Allen Arrivee, head of the Cinema Department at the University of Mississippi, said he believes there should be more home-grown material in the state. This will hopefully lead to a growing community that will allow production to occur in the state.
“This has become a much bigger concern when you realize that people in the film industry – even those who are relatively conservative – understand that film is an art as well as a business,” Arrivee said. “Because of this legislation, Mississippi is a very unfriendly atmosphere even to moderate to conservative business artists.”
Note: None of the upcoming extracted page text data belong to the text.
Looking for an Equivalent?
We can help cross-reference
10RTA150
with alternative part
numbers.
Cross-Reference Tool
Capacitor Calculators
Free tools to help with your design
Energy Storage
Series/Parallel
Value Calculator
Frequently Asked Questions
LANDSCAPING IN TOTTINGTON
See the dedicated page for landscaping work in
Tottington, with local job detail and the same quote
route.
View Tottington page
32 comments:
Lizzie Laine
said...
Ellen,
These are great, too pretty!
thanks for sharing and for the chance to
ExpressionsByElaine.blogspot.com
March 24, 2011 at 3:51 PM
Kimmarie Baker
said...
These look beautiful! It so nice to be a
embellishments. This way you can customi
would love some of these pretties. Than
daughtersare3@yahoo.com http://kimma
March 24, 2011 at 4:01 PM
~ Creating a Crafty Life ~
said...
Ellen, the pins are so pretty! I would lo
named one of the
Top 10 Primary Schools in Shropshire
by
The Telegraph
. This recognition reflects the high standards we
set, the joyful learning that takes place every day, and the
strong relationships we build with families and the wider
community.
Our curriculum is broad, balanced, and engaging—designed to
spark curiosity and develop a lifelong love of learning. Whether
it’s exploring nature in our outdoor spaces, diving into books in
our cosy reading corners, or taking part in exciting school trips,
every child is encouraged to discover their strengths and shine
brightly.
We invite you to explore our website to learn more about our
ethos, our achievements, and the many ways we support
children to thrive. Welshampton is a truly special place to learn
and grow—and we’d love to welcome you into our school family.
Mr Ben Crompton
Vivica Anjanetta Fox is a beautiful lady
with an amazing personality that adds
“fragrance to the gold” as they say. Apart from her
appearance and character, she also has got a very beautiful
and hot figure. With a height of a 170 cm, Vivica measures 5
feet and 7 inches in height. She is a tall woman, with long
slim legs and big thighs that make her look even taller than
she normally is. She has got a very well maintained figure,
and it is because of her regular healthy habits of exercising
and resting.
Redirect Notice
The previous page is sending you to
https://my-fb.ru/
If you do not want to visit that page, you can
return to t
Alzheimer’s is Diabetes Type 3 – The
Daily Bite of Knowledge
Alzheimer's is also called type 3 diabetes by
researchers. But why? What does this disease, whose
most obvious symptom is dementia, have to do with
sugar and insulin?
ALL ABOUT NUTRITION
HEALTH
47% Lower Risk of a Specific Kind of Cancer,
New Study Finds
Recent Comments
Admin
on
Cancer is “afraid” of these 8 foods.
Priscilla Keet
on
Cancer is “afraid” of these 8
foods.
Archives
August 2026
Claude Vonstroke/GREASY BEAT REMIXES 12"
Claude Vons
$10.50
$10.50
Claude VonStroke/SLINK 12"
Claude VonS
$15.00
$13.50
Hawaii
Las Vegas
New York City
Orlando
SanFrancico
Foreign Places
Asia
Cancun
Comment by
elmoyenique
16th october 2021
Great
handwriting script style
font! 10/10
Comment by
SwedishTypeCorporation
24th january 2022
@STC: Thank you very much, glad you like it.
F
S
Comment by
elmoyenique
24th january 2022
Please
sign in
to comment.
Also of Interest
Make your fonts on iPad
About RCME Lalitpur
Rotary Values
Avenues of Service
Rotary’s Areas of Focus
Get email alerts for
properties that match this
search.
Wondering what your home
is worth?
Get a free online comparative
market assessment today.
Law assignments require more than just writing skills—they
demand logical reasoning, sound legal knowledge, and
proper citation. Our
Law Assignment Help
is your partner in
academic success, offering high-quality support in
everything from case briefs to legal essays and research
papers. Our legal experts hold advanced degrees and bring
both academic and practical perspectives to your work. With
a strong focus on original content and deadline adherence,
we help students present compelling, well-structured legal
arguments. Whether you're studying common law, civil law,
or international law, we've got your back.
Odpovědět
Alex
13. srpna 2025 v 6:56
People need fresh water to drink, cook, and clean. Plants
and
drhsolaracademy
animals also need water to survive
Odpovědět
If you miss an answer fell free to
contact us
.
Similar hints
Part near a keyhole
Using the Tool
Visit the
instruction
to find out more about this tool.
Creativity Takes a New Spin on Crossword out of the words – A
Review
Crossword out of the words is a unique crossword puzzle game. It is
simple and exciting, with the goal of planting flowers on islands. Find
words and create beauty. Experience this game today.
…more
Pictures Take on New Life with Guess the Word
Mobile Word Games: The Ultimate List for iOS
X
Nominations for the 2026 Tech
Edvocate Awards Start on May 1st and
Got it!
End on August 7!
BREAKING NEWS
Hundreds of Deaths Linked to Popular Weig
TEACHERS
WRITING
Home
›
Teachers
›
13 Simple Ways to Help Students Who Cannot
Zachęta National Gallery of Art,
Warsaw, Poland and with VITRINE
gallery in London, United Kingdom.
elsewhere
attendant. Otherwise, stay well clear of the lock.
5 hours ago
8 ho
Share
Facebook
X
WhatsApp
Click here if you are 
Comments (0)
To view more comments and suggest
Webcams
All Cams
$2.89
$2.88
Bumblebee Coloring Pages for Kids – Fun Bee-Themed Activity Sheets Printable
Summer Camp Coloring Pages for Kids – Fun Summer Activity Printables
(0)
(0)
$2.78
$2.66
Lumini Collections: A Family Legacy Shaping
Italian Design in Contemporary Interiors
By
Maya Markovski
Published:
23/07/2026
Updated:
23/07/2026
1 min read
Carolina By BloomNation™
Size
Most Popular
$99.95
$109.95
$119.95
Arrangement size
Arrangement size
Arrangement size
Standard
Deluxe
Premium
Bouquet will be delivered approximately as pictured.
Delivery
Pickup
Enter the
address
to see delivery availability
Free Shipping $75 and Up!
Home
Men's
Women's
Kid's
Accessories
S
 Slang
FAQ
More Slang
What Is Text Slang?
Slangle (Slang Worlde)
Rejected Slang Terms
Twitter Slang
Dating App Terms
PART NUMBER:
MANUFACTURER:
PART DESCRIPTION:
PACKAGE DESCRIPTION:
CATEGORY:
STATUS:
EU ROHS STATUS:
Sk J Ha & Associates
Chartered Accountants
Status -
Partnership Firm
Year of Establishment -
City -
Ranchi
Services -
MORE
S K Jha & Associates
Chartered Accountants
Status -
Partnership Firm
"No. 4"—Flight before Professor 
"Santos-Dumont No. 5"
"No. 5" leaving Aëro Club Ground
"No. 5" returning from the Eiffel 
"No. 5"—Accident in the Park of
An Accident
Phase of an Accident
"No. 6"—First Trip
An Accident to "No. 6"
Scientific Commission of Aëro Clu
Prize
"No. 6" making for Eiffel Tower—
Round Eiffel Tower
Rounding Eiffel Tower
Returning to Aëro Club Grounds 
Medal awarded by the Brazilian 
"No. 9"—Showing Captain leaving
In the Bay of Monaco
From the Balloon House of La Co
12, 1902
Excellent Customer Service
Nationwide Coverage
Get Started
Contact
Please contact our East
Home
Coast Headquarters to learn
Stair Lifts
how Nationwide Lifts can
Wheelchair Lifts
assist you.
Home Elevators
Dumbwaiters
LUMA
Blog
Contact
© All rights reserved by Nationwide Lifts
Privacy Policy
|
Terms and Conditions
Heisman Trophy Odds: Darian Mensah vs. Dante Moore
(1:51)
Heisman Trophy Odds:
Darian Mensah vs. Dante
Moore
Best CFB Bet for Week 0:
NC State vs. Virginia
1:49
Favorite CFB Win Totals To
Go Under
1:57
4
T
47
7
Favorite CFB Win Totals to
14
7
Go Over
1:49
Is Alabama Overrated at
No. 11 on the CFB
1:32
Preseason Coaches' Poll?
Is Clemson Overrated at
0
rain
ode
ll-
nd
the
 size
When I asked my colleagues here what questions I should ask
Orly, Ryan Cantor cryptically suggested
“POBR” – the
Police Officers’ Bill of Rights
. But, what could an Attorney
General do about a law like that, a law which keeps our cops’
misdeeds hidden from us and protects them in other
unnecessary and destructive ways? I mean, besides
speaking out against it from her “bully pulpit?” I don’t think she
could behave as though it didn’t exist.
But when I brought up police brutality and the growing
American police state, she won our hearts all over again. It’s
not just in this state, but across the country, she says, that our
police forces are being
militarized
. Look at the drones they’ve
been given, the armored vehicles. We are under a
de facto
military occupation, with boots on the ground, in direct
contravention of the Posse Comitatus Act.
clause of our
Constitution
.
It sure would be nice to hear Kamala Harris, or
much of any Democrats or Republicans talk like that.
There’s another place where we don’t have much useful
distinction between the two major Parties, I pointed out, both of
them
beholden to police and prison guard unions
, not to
For the past two years, I attended the UM Film Festival that is held annually to promote student films. This year, there were seven filmmakers on the stage at the end of the festival discussing their films. One of the filmmakers was a gay director who is taking her talents to New York. Three of the filmmakers also have decided to leave Mississippi because of the absence of opportunities here.
Philip Mercadante, an independent filmmaker at Ole Miss, wants to show people outside of Mississippi that there are normal people here.
“In Mississippi there are filmmakers who want to make films about the LGBT community. We want to express that those people are in Mississippi, but the audience is dwindling due to legislation,” Mercadante said. “There is no encouragement for the LGBT to stay in Mississippi.”
With jobs growing more scarce in Mississippi, I will begin my career within the film industry outside of Mississippi. In the future, I hope the government can overturn legislation so that filmmakers feel more welcome to express their art within my home state.